Das findet auch die Suchthilfe Solothurn Ost, die als bisher einzige auf Verdampfer zur Rauchentwöhnung setzt. «Seit Jahren stagnieren die Raucherzahlen in der Schweiz bei 26, 27 Prozent», betont Geschäftsführer Reno Sani. Da sei es an der Zeit, mal etwas anderes auszuprobieren.

Der Erfolg scheint dem Pilotprojekt der Solothurner Recht zu geben: In nur zwei Monaten haben sich bereits 60 Raucher gemeldet – mehr als Reno Sani für das ganze Jahr erwartet hat.

Einstiegsdroge für jugendliche Nichtraucher?

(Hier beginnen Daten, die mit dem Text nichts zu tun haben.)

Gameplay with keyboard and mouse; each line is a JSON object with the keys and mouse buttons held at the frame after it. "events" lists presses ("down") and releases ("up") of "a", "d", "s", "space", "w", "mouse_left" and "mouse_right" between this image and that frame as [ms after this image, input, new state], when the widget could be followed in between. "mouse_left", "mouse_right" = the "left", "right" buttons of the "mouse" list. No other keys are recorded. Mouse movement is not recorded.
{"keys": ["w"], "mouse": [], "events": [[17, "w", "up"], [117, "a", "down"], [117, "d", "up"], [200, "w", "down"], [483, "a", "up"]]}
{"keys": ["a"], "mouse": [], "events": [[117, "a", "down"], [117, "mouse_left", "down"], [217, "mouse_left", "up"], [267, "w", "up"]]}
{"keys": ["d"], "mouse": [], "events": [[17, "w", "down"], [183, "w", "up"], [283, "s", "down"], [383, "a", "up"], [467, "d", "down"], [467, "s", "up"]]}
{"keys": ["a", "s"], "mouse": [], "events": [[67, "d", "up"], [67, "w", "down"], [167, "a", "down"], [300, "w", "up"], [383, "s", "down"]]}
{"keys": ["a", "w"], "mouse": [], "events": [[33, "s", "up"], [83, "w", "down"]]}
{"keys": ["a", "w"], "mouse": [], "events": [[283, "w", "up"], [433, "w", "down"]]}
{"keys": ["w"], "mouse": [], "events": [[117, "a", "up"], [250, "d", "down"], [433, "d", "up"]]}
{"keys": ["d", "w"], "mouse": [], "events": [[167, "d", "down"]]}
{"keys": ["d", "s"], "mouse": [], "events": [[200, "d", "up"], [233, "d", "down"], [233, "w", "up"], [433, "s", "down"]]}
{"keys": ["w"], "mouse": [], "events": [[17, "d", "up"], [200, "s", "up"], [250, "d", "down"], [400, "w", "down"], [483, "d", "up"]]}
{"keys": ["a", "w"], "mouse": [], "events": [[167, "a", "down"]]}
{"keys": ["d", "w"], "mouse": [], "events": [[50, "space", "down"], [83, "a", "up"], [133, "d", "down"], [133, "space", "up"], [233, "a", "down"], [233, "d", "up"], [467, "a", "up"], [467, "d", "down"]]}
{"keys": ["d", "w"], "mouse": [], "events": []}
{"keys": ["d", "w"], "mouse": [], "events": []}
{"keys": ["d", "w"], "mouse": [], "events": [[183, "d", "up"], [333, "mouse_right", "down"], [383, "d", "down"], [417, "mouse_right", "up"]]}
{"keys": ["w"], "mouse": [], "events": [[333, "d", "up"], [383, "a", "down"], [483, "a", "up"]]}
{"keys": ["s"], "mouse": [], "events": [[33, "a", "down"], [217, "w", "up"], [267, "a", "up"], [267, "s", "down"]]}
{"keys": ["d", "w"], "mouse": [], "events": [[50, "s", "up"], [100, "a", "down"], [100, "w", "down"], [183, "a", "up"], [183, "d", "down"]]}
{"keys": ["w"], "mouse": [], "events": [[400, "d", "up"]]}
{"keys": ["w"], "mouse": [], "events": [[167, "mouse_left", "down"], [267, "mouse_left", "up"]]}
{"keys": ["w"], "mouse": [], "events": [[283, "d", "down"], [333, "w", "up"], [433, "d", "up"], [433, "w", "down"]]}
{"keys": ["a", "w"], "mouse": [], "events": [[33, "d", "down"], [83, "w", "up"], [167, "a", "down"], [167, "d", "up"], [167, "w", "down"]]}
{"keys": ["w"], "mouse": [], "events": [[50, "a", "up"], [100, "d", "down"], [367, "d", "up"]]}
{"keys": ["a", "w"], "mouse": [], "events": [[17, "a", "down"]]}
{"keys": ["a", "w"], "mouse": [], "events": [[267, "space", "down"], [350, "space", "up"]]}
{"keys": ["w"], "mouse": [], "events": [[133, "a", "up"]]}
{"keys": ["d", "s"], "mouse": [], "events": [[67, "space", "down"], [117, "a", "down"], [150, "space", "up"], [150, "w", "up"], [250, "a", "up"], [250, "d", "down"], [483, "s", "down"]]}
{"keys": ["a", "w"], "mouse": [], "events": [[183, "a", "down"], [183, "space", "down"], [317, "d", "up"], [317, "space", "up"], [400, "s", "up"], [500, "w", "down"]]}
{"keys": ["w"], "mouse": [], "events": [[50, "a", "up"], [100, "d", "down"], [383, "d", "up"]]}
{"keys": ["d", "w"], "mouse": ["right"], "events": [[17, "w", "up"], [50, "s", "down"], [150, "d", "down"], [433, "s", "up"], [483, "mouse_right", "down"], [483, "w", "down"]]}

Als Um- und Ausstiegshilfe geniessen die Verdampfer also einigen Kredit. Zugleich werden sie aber auch als Gefahr für jugendliche Nichtraucher gesehen, die über bewusst als «cool» beworbene Geräte in die Nikotin- und später Tabaksucht hineinrutschen können.

Prominentes Beispiel: die neue E-Zigarette «Juul». In den USA setzte die Werbung gezielt auf junge Konsumenten, was dazu führte, dass bereits drei Millionen amerikanische Jugendliche regelmässig dampfen sollen. Seit Dezember ist das Produkt auch hierzulande erhältlich.

Grund genug für rund 50 Präventivmediziner und Gesundheitsorganisationen, einen Aufruf an die National- und Ständeräte zu lancieren, in dem die Fachleute eindringlich vor den Gefahren der E-Zigaretten warnen.

Ihr Ziel: Der konsequente Schutz von Kindern und Jugendlichen vor Tabakwerbung jeglicher Art – zu der Lungenarzt Macé Schuurmans auch die Werbung für E-Zigaretten zählt.